Example 1: Text Processing

This example illustrates how to instantiate the model and pass a sample text through it.

import torch
from torch.nn import Decoder, Transformer

from zeta.models import LLama2
from zeta.structs import AutoRegressiveWrapper

# Initializing model
llama2_model = LLama2()

# Cut-off long text or pad short text
text = torch.tensor([1, 2, 3, 4])

# Passing text through model
output = llama2_model.forward(text)

print(output)

Example 2: Customizing Model Parameters

This example illustrates how to instantiate the model with custom parameters.

llama2_model = LLama2(
    num_tokens=1000, max_seq_len=512, dim=512, depth=4, dim_head=64, heads=4
)

text = torch.tensor([1, 2, 3, 4])

output = llama2_model.forward(text)

print(output)

Example 3: Sequence Classification

This example illustrates how you could use this model for a sequence classification task.

llama2_model = LLama2(
    num_tokens=5000, max_seq_len=256, dim=128, depth=2, dim_head=32, heads=2
)

text_sequences = torch.tensor([[1, 2, 3, 4], [2, 3, 1, 4]])
target_sequences = torch.tensor([1, 0])  # 2 sequences, 1 for each sequence

outputs = llama2_model.forward(text_sequences)
loss = loss_function(outputs, target_sequences)

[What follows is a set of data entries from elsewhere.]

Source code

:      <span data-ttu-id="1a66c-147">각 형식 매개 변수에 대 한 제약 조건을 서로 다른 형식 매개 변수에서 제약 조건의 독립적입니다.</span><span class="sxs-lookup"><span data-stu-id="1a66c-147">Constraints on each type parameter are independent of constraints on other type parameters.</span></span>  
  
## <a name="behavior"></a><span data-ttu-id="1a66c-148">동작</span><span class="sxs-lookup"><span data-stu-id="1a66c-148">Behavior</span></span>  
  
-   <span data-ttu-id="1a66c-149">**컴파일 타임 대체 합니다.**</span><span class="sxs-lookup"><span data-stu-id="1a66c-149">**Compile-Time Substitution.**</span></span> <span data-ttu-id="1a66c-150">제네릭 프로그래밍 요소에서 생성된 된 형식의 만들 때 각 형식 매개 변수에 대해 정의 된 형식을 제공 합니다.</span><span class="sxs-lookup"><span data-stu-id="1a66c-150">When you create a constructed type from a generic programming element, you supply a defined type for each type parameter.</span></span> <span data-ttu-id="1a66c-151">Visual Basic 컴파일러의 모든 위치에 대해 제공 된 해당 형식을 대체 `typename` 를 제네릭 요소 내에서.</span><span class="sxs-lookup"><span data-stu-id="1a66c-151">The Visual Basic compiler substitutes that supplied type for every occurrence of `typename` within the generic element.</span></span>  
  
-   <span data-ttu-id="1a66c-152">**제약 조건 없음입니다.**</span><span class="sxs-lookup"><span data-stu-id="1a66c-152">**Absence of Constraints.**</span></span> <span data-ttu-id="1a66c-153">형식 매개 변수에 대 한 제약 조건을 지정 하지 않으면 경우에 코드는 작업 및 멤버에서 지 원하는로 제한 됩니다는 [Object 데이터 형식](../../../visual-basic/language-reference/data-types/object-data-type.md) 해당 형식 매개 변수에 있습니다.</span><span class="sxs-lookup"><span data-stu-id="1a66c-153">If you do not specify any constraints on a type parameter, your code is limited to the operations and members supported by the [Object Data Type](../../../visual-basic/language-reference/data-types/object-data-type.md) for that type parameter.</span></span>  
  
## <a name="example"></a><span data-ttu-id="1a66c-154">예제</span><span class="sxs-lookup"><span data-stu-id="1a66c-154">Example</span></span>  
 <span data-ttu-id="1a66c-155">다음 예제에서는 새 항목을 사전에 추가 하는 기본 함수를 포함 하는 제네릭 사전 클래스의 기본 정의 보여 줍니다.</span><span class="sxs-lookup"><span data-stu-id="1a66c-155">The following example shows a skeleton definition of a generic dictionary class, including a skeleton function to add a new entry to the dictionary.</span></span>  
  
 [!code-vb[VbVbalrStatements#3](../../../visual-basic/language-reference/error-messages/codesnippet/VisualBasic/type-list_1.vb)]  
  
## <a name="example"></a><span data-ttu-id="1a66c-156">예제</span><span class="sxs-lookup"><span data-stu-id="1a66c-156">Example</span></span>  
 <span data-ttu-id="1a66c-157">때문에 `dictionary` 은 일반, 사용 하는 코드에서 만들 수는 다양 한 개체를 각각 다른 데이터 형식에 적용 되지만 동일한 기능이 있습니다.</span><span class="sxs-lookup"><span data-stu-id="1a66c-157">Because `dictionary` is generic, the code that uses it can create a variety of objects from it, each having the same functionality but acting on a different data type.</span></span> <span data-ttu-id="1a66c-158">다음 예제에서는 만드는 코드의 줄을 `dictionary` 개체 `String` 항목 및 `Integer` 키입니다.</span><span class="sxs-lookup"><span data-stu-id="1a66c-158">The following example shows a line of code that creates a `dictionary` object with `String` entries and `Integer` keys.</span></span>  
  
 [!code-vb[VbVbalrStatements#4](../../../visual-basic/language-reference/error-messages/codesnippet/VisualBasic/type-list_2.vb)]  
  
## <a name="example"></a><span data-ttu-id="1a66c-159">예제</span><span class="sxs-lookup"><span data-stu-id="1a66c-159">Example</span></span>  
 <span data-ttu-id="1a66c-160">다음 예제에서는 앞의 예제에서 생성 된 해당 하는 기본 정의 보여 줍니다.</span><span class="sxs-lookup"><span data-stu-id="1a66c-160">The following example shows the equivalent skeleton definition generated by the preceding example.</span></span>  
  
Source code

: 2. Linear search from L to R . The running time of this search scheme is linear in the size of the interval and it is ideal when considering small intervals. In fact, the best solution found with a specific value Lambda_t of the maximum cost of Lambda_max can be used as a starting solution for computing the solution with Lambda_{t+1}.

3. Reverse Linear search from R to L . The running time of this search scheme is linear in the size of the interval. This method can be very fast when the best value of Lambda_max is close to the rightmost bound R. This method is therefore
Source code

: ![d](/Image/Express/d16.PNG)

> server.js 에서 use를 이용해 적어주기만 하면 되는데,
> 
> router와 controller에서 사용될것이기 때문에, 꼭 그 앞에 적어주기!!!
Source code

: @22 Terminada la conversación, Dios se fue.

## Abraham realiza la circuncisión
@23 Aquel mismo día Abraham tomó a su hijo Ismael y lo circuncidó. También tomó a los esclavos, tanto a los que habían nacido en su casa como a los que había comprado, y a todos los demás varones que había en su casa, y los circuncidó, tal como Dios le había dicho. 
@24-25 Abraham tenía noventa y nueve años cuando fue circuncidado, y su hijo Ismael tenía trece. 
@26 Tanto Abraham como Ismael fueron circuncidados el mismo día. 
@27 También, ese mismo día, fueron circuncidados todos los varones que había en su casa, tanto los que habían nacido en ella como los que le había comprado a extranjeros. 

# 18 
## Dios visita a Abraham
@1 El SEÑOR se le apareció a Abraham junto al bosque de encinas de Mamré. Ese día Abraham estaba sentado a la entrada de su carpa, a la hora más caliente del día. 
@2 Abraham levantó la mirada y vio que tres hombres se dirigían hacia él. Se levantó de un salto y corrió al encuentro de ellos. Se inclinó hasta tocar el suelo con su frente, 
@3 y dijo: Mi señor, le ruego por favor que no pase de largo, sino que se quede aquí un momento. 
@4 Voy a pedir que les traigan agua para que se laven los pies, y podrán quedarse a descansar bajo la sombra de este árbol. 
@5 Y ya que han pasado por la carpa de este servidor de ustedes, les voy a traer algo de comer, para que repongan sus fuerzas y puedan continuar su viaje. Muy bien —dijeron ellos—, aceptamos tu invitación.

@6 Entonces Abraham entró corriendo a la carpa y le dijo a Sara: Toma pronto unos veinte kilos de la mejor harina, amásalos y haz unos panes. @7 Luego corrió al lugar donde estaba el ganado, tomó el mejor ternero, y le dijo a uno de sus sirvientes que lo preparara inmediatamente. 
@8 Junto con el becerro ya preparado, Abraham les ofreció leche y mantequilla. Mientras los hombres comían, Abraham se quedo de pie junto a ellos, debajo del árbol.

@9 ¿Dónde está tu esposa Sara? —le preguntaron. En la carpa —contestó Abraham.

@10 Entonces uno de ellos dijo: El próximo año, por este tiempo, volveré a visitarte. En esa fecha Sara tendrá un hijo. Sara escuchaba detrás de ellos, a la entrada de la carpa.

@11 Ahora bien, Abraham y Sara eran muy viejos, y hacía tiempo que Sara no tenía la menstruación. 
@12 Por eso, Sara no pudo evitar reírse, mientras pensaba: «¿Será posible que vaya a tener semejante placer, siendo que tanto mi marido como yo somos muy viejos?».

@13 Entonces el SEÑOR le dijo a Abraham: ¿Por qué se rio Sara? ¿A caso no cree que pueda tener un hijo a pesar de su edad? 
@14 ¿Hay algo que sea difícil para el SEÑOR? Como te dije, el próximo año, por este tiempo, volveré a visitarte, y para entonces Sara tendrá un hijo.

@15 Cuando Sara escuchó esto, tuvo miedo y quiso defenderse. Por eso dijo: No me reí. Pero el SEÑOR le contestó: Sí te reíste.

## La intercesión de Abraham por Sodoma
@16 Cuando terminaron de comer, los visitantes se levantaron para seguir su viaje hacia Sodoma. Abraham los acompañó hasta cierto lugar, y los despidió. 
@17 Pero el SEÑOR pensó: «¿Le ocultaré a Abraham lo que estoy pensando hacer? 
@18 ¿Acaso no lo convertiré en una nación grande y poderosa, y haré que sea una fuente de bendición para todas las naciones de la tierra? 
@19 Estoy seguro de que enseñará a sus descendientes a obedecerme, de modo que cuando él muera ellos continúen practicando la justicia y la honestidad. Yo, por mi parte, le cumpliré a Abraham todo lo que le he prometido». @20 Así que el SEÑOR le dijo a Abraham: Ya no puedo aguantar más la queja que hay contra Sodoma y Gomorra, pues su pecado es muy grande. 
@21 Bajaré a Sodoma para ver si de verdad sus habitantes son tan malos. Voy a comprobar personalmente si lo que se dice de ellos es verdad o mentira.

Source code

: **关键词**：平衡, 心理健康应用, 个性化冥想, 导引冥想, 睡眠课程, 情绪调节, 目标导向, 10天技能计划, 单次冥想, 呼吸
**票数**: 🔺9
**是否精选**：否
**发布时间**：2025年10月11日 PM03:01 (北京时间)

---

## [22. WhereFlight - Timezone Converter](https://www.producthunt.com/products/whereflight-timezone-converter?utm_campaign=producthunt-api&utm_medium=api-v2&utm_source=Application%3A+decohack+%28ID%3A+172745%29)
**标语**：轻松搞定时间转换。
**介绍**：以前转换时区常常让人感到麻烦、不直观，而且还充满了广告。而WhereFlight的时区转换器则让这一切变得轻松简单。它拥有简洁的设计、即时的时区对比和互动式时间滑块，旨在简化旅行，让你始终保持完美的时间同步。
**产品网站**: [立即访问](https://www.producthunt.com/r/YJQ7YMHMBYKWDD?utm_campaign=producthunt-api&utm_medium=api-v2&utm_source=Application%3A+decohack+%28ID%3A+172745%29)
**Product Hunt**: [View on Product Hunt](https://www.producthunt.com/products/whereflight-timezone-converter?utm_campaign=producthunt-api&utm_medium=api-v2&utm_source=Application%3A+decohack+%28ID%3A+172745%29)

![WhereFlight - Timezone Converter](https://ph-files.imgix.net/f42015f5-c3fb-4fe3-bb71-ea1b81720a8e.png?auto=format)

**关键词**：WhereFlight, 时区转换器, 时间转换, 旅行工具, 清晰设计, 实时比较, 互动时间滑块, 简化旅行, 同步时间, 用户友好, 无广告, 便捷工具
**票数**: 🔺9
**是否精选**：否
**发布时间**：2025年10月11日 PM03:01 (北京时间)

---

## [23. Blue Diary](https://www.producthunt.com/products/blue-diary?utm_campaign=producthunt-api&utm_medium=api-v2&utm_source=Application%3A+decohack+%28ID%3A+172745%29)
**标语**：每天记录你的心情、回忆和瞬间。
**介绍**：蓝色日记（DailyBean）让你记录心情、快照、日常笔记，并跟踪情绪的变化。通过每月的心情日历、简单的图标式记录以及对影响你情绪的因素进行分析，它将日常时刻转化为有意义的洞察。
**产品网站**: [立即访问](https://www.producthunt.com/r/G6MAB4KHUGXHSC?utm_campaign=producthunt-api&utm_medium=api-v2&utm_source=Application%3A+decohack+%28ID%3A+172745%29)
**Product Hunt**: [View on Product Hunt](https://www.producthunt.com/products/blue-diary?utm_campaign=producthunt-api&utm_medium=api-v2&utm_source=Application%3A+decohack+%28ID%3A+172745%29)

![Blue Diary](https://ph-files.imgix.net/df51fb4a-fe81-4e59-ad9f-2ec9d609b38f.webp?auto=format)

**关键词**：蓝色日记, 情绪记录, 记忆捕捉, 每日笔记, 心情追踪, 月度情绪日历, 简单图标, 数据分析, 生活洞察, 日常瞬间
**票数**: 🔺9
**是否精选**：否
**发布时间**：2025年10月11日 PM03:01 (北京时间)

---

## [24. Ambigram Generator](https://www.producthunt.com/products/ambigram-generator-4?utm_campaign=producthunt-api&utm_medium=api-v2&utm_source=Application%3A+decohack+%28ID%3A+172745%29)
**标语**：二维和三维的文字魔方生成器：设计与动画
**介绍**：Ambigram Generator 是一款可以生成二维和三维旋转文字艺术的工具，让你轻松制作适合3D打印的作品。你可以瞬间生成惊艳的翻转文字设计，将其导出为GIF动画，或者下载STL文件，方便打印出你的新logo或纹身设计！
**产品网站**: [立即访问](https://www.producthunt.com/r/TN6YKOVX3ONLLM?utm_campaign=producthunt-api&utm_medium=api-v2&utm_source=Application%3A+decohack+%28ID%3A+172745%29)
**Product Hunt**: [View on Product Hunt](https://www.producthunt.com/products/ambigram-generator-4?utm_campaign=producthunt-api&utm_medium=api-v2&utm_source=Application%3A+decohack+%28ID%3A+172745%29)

In this usage example, an instance of the LLama2 class is created using custom parameters. A tensor representing text sequences is passed to the model, and the output is computed. You would typically use a loss function suitable for classification tasks (like Cross-Entropy Loss) and compute the loss against some target sequences.

Note: The provided code is a basic example and might require adjustments like adding an appropriate classifier layer at the end, depending on the specific task requirements.